_Given passage_
TABLE 2.
Inhibition of VEGF-stimulated DNA synthesis in T24 cells by a DN-SPK mutant (SPK1-G81D)a
| Agent | % of BrdU-positive cells among SGFP-positive cells
|
% of BrdU-positive cells among SGFP-negative cells
|
||
|---|---|---|---|---|
| Without VEGF | With VEGF | Without VEGF | With VEGF | |
| Empty vector | 17 | 82 | 19 | 82 |
| Wt-SPK | 21 | 80 | 23 | 74 |
| SPK-G81D | 16 | 44 | 27 | 77 |
T24 cells were cotransfected with pSGFP and pCMV5/myc-1, pCMV5/myc-1-mSPK1(Wt), or pCMV5/myc-1-mSPK1-G81D. VEGF stimulation of DNA synthesis was determined by assaying BrdU incorporation by immunofluorescence microscopy. The percentages of cells exhibiting BrdU incorporation (DNA synthesis) in transfected cells (SGFP positive) and untransfected cells (SGFP negative) were determined with 100 cells under each condition. Relative to cells transfected with the vector control or the plasmid harboring Wt-SPK, the cells transfected with SPK1-G81D exhibited approximately 50% inhibition of VEGF-induced DNA synthesis (P < 0.006). Relative to SGFP-negative cells in the same dish, SGFP-positive cells cotransfected with DN-SPK exhibited a 42% inhibition of VEGF-induced DNA synthesis (P < 0.004).

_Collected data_
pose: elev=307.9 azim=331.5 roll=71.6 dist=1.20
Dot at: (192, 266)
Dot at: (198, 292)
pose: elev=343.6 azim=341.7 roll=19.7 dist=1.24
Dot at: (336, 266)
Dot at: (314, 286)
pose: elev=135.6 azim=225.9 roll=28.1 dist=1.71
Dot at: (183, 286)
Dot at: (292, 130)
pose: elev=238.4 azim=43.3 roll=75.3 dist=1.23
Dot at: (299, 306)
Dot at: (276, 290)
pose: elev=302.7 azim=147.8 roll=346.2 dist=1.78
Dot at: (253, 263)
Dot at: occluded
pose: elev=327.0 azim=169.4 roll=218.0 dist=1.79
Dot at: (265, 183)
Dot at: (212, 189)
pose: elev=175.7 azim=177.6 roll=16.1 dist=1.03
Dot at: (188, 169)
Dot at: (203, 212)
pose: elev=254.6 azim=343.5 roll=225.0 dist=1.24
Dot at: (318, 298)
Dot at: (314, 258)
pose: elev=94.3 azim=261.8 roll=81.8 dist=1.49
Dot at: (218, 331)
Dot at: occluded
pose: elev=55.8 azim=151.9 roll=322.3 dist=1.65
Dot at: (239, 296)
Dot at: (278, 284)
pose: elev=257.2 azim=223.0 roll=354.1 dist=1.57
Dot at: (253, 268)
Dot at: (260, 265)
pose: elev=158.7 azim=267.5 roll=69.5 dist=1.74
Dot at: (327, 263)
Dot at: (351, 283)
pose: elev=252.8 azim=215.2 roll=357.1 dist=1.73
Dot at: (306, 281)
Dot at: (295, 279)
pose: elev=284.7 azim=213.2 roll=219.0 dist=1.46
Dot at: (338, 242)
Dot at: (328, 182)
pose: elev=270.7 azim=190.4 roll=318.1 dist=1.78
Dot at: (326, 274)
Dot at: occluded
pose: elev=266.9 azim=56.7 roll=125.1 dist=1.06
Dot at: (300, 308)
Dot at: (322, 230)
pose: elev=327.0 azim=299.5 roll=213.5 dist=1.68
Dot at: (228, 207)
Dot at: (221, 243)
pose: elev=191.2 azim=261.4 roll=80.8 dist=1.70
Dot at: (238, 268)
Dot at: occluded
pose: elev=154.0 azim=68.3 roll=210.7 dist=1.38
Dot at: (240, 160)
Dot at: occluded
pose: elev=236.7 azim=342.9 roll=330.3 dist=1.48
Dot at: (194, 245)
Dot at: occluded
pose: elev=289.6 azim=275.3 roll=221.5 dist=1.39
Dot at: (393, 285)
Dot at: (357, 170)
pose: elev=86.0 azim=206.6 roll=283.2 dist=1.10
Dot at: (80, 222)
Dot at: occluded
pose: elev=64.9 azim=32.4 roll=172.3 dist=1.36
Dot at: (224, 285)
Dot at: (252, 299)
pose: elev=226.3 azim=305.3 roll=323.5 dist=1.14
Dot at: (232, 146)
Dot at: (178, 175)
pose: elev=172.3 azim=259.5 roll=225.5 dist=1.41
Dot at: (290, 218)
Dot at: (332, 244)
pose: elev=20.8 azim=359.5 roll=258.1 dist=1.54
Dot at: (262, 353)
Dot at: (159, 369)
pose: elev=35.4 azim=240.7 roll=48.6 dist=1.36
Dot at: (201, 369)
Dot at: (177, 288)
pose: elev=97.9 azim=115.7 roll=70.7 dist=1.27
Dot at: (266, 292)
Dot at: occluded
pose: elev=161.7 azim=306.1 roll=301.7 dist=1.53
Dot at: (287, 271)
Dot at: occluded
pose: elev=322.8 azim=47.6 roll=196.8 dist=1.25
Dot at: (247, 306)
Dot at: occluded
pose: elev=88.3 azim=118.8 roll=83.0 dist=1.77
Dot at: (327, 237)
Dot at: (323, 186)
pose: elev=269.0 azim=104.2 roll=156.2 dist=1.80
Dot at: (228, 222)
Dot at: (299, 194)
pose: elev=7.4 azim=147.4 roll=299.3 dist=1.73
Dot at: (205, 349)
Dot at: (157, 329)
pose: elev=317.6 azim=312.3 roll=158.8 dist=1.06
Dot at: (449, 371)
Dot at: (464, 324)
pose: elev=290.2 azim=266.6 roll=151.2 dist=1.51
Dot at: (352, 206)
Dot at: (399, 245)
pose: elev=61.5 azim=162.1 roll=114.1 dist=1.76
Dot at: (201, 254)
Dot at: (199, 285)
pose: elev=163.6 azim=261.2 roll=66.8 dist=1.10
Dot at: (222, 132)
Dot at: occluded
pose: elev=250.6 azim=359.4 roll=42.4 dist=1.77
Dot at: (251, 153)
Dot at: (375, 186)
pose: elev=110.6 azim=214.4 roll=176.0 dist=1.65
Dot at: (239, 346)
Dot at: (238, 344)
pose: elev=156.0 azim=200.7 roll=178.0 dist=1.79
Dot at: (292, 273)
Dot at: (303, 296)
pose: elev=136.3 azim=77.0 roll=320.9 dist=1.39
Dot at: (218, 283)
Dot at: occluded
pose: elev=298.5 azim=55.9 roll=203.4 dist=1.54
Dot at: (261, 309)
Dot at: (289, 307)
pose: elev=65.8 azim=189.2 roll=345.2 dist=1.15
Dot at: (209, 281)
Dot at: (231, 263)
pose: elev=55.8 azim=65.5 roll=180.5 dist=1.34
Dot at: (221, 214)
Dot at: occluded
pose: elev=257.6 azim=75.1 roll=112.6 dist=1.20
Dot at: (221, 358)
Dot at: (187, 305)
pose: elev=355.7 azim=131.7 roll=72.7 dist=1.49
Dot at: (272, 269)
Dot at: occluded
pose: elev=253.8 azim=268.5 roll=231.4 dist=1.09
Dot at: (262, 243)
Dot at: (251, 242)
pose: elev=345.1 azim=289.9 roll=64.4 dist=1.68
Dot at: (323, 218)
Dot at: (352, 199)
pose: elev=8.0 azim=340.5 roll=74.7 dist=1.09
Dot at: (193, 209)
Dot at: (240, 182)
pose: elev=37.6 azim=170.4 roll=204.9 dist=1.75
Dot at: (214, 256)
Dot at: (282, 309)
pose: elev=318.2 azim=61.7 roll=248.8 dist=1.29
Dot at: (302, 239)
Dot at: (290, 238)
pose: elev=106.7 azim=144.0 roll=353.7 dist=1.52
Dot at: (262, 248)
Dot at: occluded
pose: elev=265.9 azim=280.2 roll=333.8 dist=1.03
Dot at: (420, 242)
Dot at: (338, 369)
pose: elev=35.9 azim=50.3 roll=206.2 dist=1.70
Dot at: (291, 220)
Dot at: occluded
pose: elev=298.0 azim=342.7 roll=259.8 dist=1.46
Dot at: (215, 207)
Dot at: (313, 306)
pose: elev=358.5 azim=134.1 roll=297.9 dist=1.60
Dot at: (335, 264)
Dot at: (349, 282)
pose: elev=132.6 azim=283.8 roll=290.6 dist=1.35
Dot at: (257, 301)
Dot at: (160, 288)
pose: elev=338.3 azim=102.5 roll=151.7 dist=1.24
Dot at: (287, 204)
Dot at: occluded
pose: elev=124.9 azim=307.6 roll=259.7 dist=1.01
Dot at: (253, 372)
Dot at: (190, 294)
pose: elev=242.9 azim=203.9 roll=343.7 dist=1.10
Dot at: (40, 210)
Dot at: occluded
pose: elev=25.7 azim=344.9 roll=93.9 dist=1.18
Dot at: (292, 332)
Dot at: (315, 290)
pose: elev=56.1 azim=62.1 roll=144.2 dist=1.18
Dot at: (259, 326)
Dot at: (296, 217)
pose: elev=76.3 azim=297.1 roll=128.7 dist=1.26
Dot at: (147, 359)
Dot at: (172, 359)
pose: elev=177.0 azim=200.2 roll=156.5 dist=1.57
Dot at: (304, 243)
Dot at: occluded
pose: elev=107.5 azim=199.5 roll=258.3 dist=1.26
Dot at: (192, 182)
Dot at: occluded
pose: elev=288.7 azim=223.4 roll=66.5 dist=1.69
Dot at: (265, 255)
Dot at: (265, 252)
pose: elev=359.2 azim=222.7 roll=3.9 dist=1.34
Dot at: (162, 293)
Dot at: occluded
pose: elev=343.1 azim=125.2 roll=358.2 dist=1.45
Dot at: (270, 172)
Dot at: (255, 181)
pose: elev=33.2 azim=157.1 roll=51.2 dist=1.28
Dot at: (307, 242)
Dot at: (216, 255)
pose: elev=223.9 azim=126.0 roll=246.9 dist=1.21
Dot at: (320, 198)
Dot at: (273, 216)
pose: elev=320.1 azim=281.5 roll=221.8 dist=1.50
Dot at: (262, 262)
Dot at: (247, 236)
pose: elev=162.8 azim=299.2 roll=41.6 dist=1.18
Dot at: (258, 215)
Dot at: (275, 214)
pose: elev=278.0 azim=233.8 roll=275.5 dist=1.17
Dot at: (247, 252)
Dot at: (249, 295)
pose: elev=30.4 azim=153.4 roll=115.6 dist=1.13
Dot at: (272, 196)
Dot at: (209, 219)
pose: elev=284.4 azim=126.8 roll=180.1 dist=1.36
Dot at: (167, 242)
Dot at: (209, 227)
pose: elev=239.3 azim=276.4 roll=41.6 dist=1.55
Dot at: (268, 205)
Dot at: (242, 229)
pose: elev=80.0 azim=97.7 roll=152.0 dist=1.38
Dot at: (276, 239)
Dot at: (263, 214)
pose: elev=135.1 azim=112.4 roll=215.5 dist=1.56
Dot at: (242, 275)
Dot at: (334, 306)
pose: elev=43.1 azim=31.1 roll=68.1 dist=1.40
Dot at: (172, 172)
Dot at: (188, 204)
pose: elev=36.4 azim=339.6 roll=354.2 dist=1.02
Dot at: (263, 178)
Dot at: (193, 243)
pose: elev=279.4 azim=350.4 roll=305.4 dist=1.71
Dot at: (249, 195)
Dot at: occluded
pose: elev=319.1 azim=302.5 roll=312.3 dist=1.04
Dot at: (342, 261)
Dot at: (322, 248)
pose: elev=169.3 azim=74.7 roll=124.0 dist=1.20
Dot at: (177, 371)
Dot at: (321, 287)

_Task item 1_
Summarize the table on DNA synthesis in T24 cells in two sentences.
_Task item 2_
In the table on DNA synthesis in T24 cells, how many cells were counted under each condition?
This listing stands apart from the table on DNA synthesis in T24 cells.

_Written answer 1_
T24 cells were cotransfected with pSGFP and a vector control, wild-type SPK, or the SPK1-G81D mutant, and VEGF-stimulated DNA synthesis was measured by BrdU incorporation using immunofluorescence microscopy. Cells transfected with SPK1-G81D showed about 50% inhibition of VEGF-induced DNA synthesis compared with vector or Wt-SPK transfection, and 42% inhibition compared with SGFP-negative cells in the same dish.

_Written answer 2_
100 cells.